Although taking fentanyl alongside OAT is not problematic per se, as researchers in the United States have found, its consumption is concerning given its major role in preventable overdose deaths that have only accelerated during the COVID-19 pandemic. The latest data from the federal government show that 1,075 Ontarioans fatally overdosed from January to June 2020; in that period, more than 2,600 lives were lost across Canada. Three-quarters of opioid toxicity deaths involved fentanyl.
Oddly, the study’s authors argue that clinics should increase in-person surveillance, in effect bucking the nationally-accepted guidance to “consider decreased in-person clinic visits and urine drug screens” and to conduct assessments remotely through video calls. For them, it seems, OAT’s effectiveness is measured by a patient’s use of, or abstention from, unregulated drugs.
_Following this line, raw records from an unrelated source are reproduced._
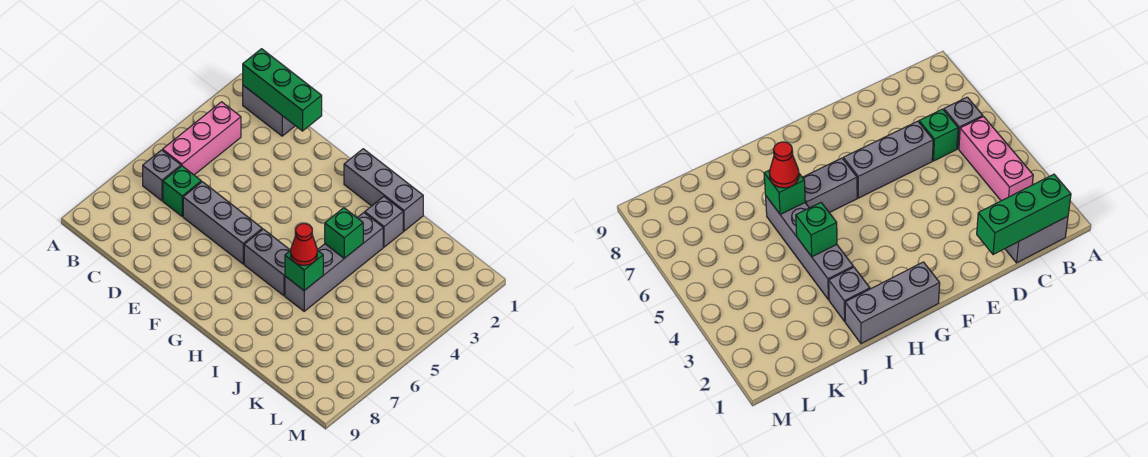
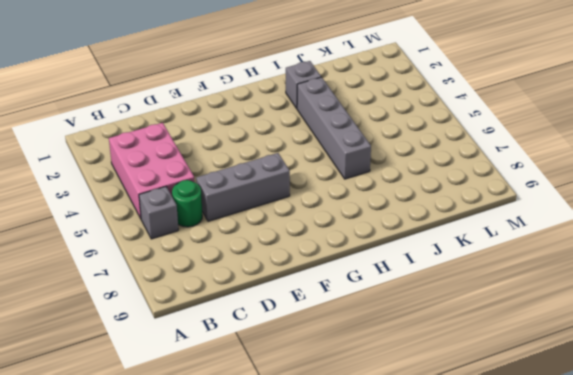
pink 2x3 brick [109,123,195,218] -> pink 1x3 brick [163,102,241,175]
green 1x1 round brick [172,180,202,227] -> green 1x1 brick [163,166,201,216]
none -> grey 1x2 brick [243,85,295,136]
none -> grey 1x3 brick [344,149,423,231]
none -> grey 1x2 brick [244,229,290,296]

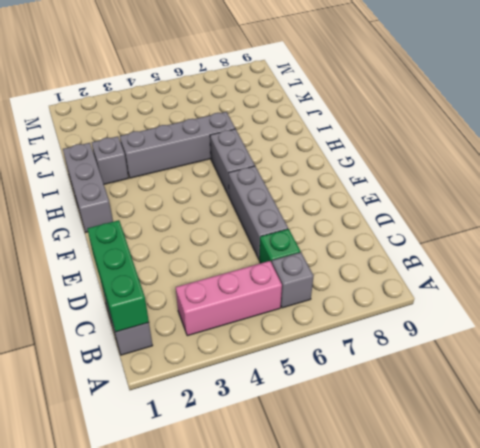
none -> green 1x1 brick [325,208,363,258]
none -> green 1x1 brick [285,250,323,291]
none -> red 1x1 cone [291,224,317,265]

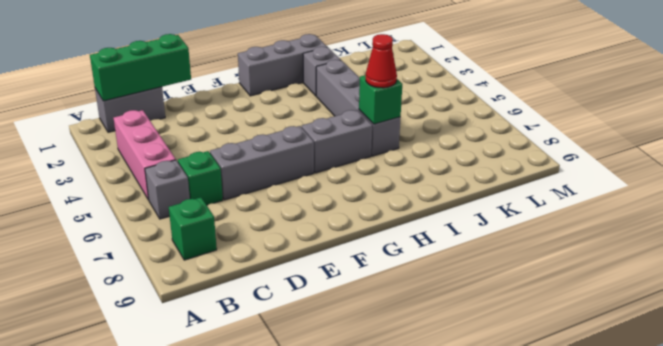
green 1x1 brick [169,197,217,260] -> green 1x1 brick moved to [325,208,363,258]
And since there’s evidence that “observed dosing,” as they call it, reduces drug use, an increase in fentanyl consumption during the COVID-19 crisis is an indictment of “reduced monitoring.” The lead researcher did not immediately respond to Filter‘s request for comment.
But abstinence is not inherent to wellbeing and stability, and surveillance seems to be at odds with a harm reduction ethos. Not only does it reproduce power relationships similar to those found in the criminal-legal system, but a “high-threshold, low-tolerance” model is known to be a major barrier to accessing care for people who use drugs.
OAT patients’ apparent increased illicit drug consumption illuminates systemic and societal issues that have been exacerbated by COVID-19. But the study authors’ analysis is indicative of the abstinence-only thinking still common among public health researchers, even as the movement for safe supply and decriminalization grows.